Guida all'allattamento artificiale: le cose da sapere

guida all'allattamento artificiale

L’Organizzazione Mondiale della Sanità consiglia di allattare al seno in maniera esclusiva fino al compimento del sesto mese di vita del neonato e proseguire anche dopo lo svezzamento fino al secondo anno.  Anche il Ministero della Salute spiega nel dettaglio perché sia più indicato scegliere l’allattamento materno rispetto a quello artificiale. Per questo sono noti i tanti vantaggi dell’allattamento al seno.

Nonostante questo ci sono tante mamme che dal latte materno passano al latte artificiale. I motivi sono diversi e vari, così come sono differenti i periodi in cui ci si affida all’allattamento artificiale.

Possono capitare situazioni in cui per la mamma non è più possibile allattare. Che sia scelta o necessità è una decisione che prende la madre e  per questo motivo va sempre rispettata.

In questo articolo potrai leggere tante informazioni su questo argomento, con consigli utili se sei una mamma alle prime armi o se sei ancora in gravidanza e hai bisogno di conoscere fin da ora le due diverse opzioni di allattamento.

Come passare all'allattamento artificiale

Per procedere al passaggio dal seno al biberon è molto importante informarsi bene su come agire. È abbastanza inutile acquistare prodotti che non si conoscono quando ancora il bambino non è nato, ma ci si può documentare sulle differenti opzioni presenti sul mercato. In questo modo quando dovrà avvenire il passaggio all’allattamento artificiale sarai una mamma più consapevole e più sicura delle tue scelte.

Cosa serve per l'allattamento artificiale

Una cosa, però, è certa. Ci sono due prodotti indispensabili per iniziare a nutrire il bambino con il latte formulato. Il prodotto per eccellenza è il biberon. Non sceglierne solo uno, ma acquistane diversi per sostituirli durante la giornata e non sterilizzarli ogni momento. Adatta al biberon scelto la tettarella, il secondo elemento utile per l’allattamento artificiale. La tettarella deve essere adatta all’età del bambino. Se già svezzato e più grande non potrà avere dei fori per la fuoriuscita del latte quanto quelli di un biberon con tettarella di 0m+. La tettarella, infatti, non deve né ostruire e impedire il nutrimento nei giusti tempi né essere troppo veloce per evitare ingorghi e tossi improvvise.
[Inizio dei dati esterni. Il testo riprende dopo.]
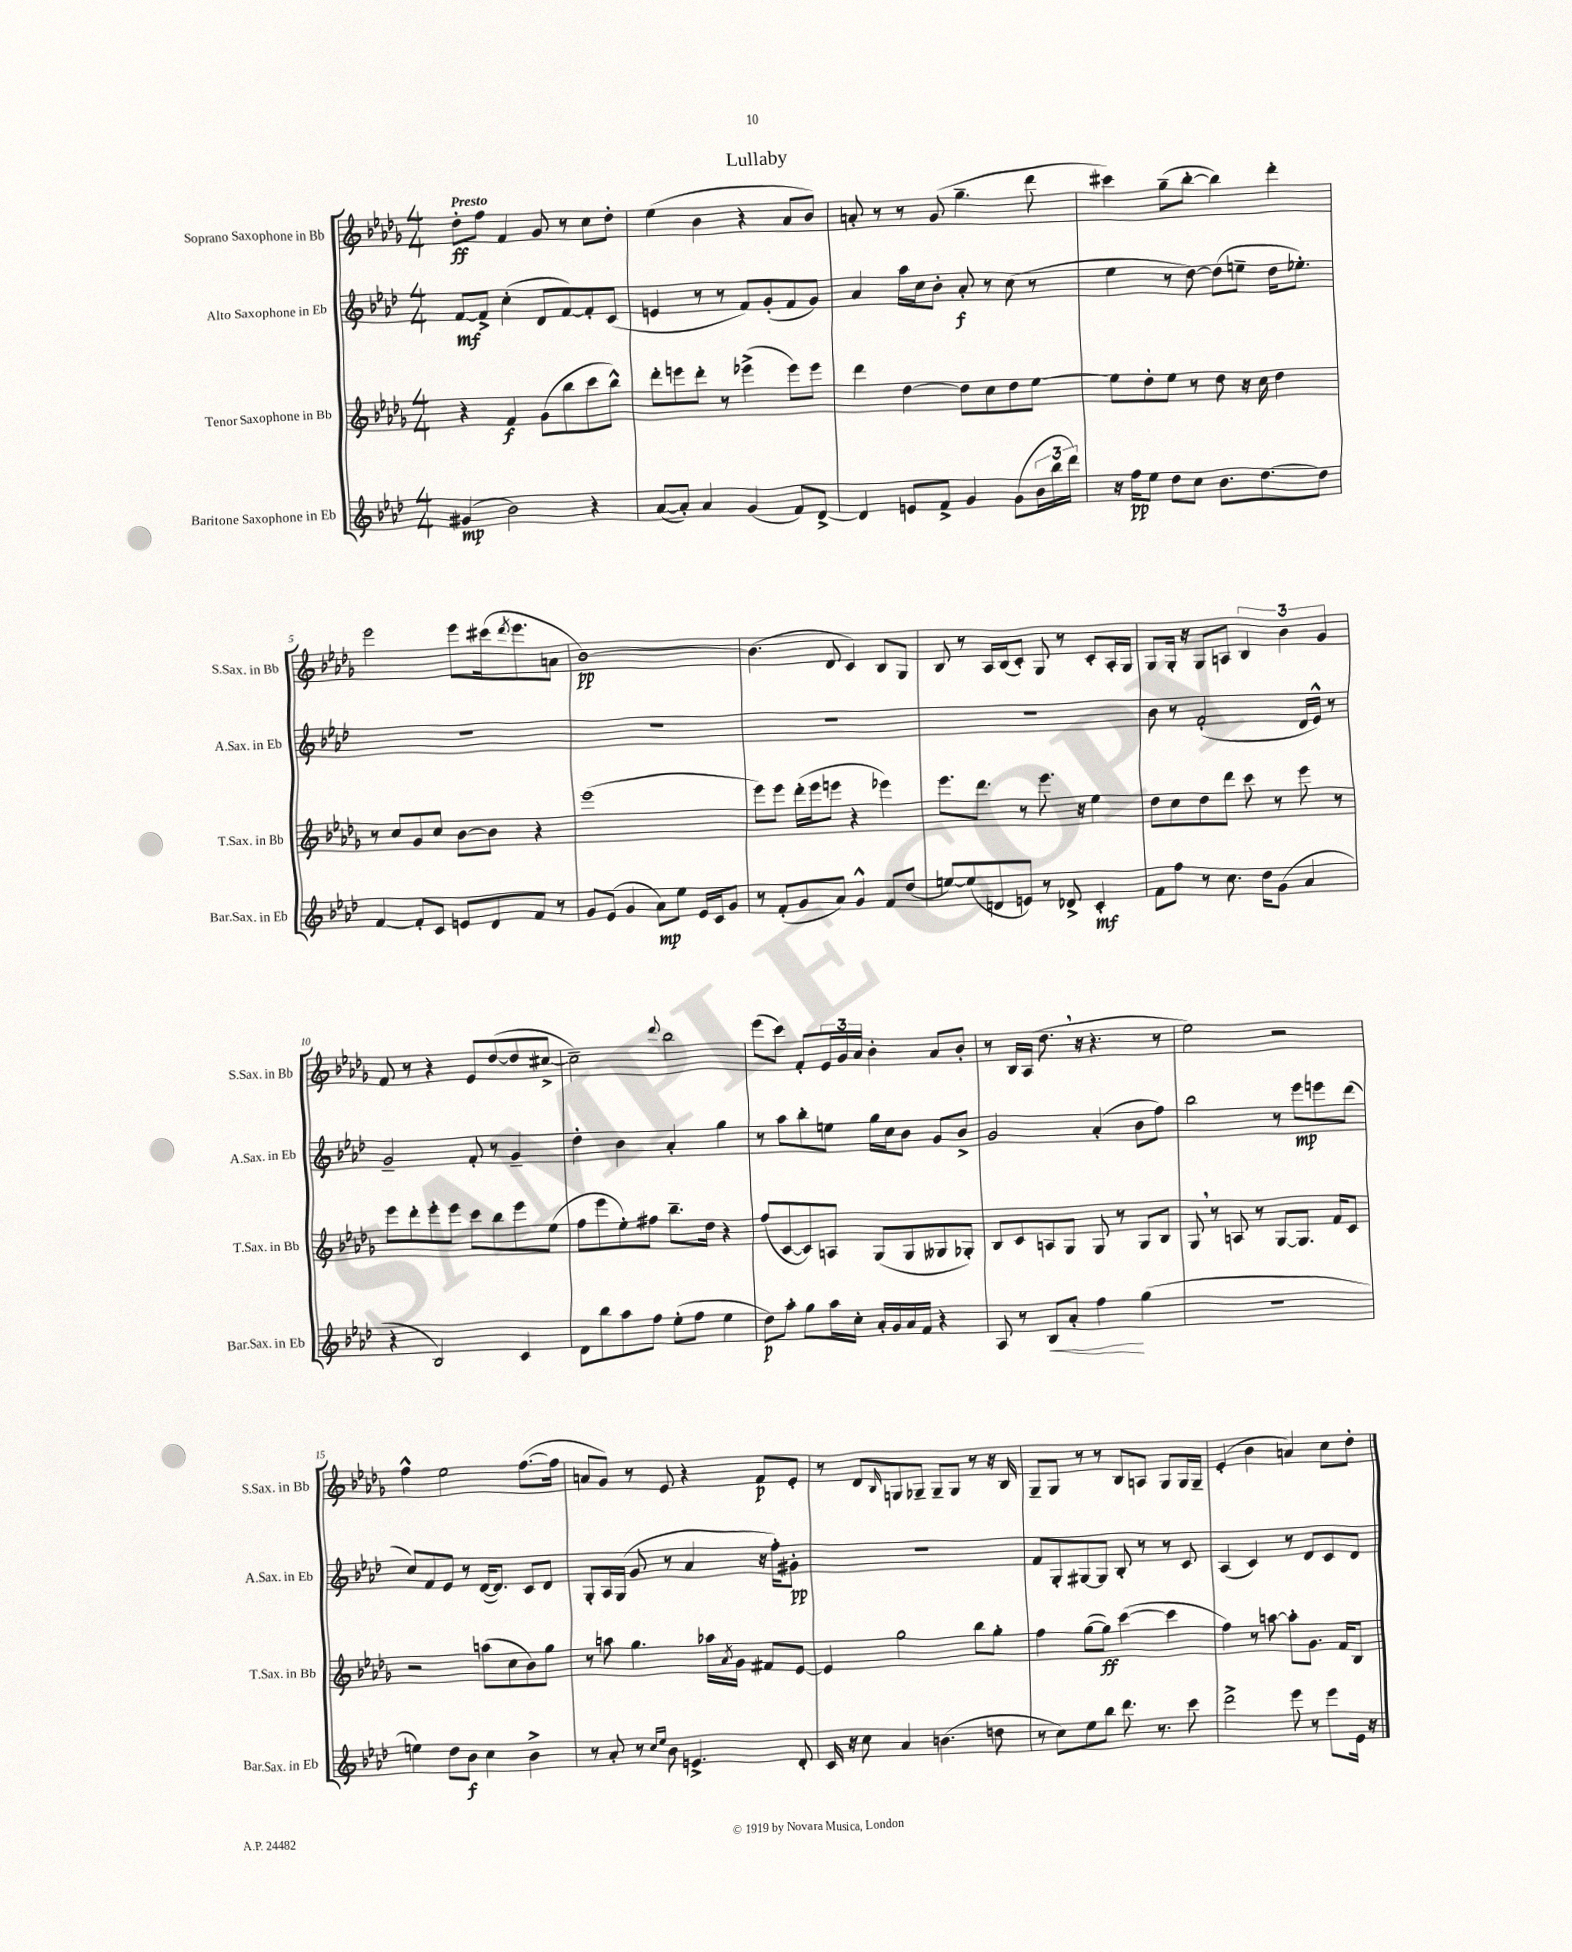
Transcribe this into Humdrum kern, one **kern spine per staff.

**kern	**kern	**kern	**kern
*staff4	*staff3	*staff2	*staff1
*clefG2	*clefG2	*clefG2	*clefG2
*k[b-e-a-d-]	*k[b-e-a-d-g-]	*k[b-e-a-d-]	*k[b-e-a-d-g-]
*M4/4	*M4/4	*M4/4	*M4/4
(4g#	4r	[8f	8dd-'
.	.	8f^]	8ff
2b-)	4f	(4cc'	4f
.	(8g-	8d-	8g-
.	8bb-	[8f)	8r
4r	8ccc	8f']	8cc
.	8bb-^^)	(8c	8dd-'
=	=	=	=
([8a-	8ddd-'	4e	(4ee-
8a-'])	8eee	.	.
4a-	8ddd-'	8r	4b-
.	8r	8r	.
(4g	(4eee-^	8f)	4r
.	.	(8g'	.
8f)	8eee-)	8f	8a-
[8d-^	8eee-	8g)	8b-)
=	=	=	=
4d-]	4ddd-	4a-	8a'
.	.	.	8r
8e	[4dd-	16aa-	8r
.	.	16cc	.
8f^	.	8b-'	(8g-
4g	8dd-]	8a-'	4.gg-~
.	8cc	8r	.
(8g	8dd-	(8cc	.
24b-	[8ee-	8r	8ddd-
24bb-	.	.	.
24ddd-)	.	.	.
=	=	=	=
16r	8ee-]	4ee-	4ccc#)
16ff	.	.	.
8ee-	8dd-'	.	.
8dd-	8ee-	8r	(8gg-~
8cc	8r	[8dd-)	[8bb-'
8.b-	8dd-	(8dd-]	4bb-])
.	16r	8ee~	.
[8.dd-	16cc	.	.
.	4dd-	16dd-	4ddd-'
.	.	8.ee-')	.
8dd-]	.	.	.
=	=	=	=
[4f	8r	1r	2eee-
.	8cc	.	.
8f']	8g-	.	.
8c	8cc	.	.
8e	[8b-	.	8eee-
8d-	8b-]	.	(16ccc#
.	.	.	8qddd-
.	.	.	8.eee-
8f	4r	.	.
8r	.	.	8a
=	=	=	=
8g	(1eee-	1r	[1b-)
(8e-	.	.	.
4g	.	.	.
8a-)	.	.	.
8ee-	.	.	.
16e-	.	.	.
16c	.	.	.
8g	.	.	.
=	=	=	=
8r	8eee-)	1r	(4.b-]
(8f'	8eee-	.	.
8g	(16ddd-'	.	.
.	16eee-	.	.
8a-)	8eee	.	8d-
4g^^	4r	.	4c)
8f	4eee-)	.	8B-
(8dd-	.	.	8G-
=	=	=	=
[8ee)	8.eee-	1r	8B-
(8ee]	.	.	8r
.	8.ddd-	.	.
8d	.	.	16A-
.	.	.	(16B-
8e)	8r	.	8c')
8r	8.eee-	.	8G-
8d-^	.	.	8r
.	16r	.	.
4c'	4ee-	.	8c'
.	.	.	16A-'
.	.	.	16G-
=	=	=	=
8f	8dd-	8b-	8G-
8ff	8cc	8r	16G-'
.	.	.	16r
8r	8dd-	(2f'	8G-
8.cc	8ddd-	.	8A
.	8ccc	.	6B-
16dd-	.	.	.
(8g	8r	.	.
.	.	.	6b-
4a-	8eee-	16d-	.
.	.	16e-^^)	.
.	.	.	6g-
.	8r	8r	.
=	=	=	=
4r	8eee-	2g~	8f
.	8ddd-'	.	8r
2B-)	8eee-'	.	4r
.	8eee-	.	.
.	8ccc	8f'	8e-
.	8bb-	8r	([8dd-
4c	8eee-	4g~	8dd-]
.	(8ee-	.	[8cc#^
=	=	=	=
8d-	8ff	4dd-'	2cc#~])
8bb-	8eee-	.	.
8aa-	8ee-')	4b-	.
8ff	8ff#	.	.
.	.	.	8qqddd-
(8ee-'	8.bb-~	4a-'	2bb-
8ff	.	.	.
.	16dd-	.	.
4ee-	4r	4gg	.
=	=	=	=
8dd-)	(8ff	8r	(8eee-
8aa-'	[8c	8aa-	8ccc)
8gg	8c])	8bb-'	8f'
16aa-	8A	8ee	24e-
.	.	.	24g-
16cc'	.	.	.
.	.	.	24a-
16a-'	(8G-	16gg	4b-'
16g	.	16cc	.
16a-	8G-	8b-	.
16f	.	.	.
4r	8G--	8g	8a-
.	8G-')	8b-^	8b-'
=	=	=	=
8A-	8B-	2g	8r
8r	8c	.	16B-
.	.	.	(16A-
8B-	8A	.	8.dd-
8a-'	8G-	.	.
.	.	.	16r
4ff	8G-	(4a-'	4.r
.	8r	.	.
(4gg	8G-	8b-	.
.	8B-	8ff)	8r
=	=	=	=
1r	8G-	2bb-	2ee-)
.	8r	.	.
.	8A	.	.
.	8r	.	.
.	[8G-	8r	2r
.	8.G-]	8eee-	.
.	.	8eee	.
.	16f	.	.
.	8c	(8ddd-	.
=	=	=	=
4ee)	2r	8cc)	4ff^^
.	.	8f	.
8dd-	.	8e-	2ee-
8b-	.	8r	.
4cc	(8aa	([16d-	.
.	.	8.d-])	.
.	8cc	.	.
4b-^	8b-)	8c	([8.ff
.	8gg-	8d-	.
.	.	.	16ff]
=	=	=	=
8r	8r	8G'	8a
8a-'	8aa	16A-	8g-)
.	.	(16G	.
8r	4.gg-	8g	8r
16qqcc	.	.	.
16qqee-	.	.	.
8b-	.	8r	8e-
4.e^	.	4a-	4r
.	16aa-	.	.
.	8qa-	.	.
.	16g-	.	.
.	8f#	16r	8f
.	.	16ff')	.
8d-'	[8e-	8g#'	8e-'
=	=	=	=
16c	4e-]	1r	8r
16r	.	.	.
8cc	.	.	8d-
.	.	.	16qqB-
4a-	2gg-	.	8G
.	.	.	8G-~
(4.b	.	.	8G-~
.	.	.	8G-
.	8bb-	.	8r
8dd	8gg-'	.	16r
.	.	.	16B-
=	=	=	=
8r	4ff	8f	8G-~
8cc)	.	8G'	8G-
8ee-	([8gg-	[8G#	8r
8bb-	8gg-])	8G#]	8r
8.ddd-	([4ccc	8B-'	8B-
.	.	8r	8A
8.r	.	.	.
.	4ccc]	8r	8G-
8ccc	.	8c	16G-
.	.	.	16G-~
=	=	=	=
2ddd-^	4ff)	(4A-	(4e-'
.	8r	4c)	4b-
.	[8aa	.	.
8eee-	8aa']	8r	4a)
8r	8.g-	8d-	.
8eee-	.	8c	8cc
.	16f	.	.
16e-	8B-	8d-	8dd-'
16r	.	.	.
==	==	==	==
*-	*-	*-	*-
Allattamento artificiale: quale latte e acqua usare

Per scegliere la tipologia migliore di latte da dare al tuo bambino devi seguire i consigli del tuo pediatra. Lui conosce il neonato, lo visita ogni mese e sa quali disturbi ha avuto fin dalla nascita. Seguire le sue indicazioni è la scelta migliore per procedere con un allattamento artificiale adatto a tuo figlio. Fare da sola significherebbe scegliere tra un’infinità di marche e formule, dato che in commercio sono presenti diverse tipologie di latte formulato, studiate in base ai disturbi tipici dei bambini.  

Una volta scelta marca e tipologia, anche per le dosi dovete ascoltare il parere del pediatra. Il dosaggio consigliato tra latte artificiale e acqua ha delle regole precise. Sono presenti anche nelle indicazioni generiche del prodotto, ma il pediatra può valutare di modificare queste indicazioni in base al bambino.  Il medico vi dirà anche di fare attenzione all’acqua: deve essere scelta con cura, non deve contenere batteri e deve avere un basso contenuto di calcio e sodio.

Allattamento artificiale: pro e contro

Uno dei vantaggi più grandi di allattare artificialmente è che la mamma può essere sostituita durante le poppate della giornata. Il papà del bambino può imparare a dare da mangiare a suo figlio e condividere con lui un momento emozionante; la mamma può utilizzare quel tempo per riposarsi o fare altre cose utili per la famiglia o per se stessa. Tra gli svantaggi dell’allattamento artificiale, invece, uno tra tutti è anche quello più comune. Il latte artificiale non potrà mai sostituire quello materno, ricco di principi attivi e nutrienti naturali e protettivi per la salute del suo bambino. 

3 comments

  1. Cristina Corti 1 marzo, 2017 at 16:08 Rispondi

    In realtà l’organizzazione mondiale della sanità non consiglia di allattare “almeno” sei mesi. Consiglia di allattare in maniera esclusiva sei mesi, ma almeno 24 mesi nel complesso 😊

    • Sono una mamma 1 marzo, 2017 at 17:06 Rispondi

      Esatto Cristina, infatti il testo dice:

      “L’Organizzazione Mondiale della Sanità consiglia di allattare al seno in maniera esclusiva fino al compimento del sesto mese di vita del neonato e proseguire anche dopo lo svezzamento fino al secondo anno.”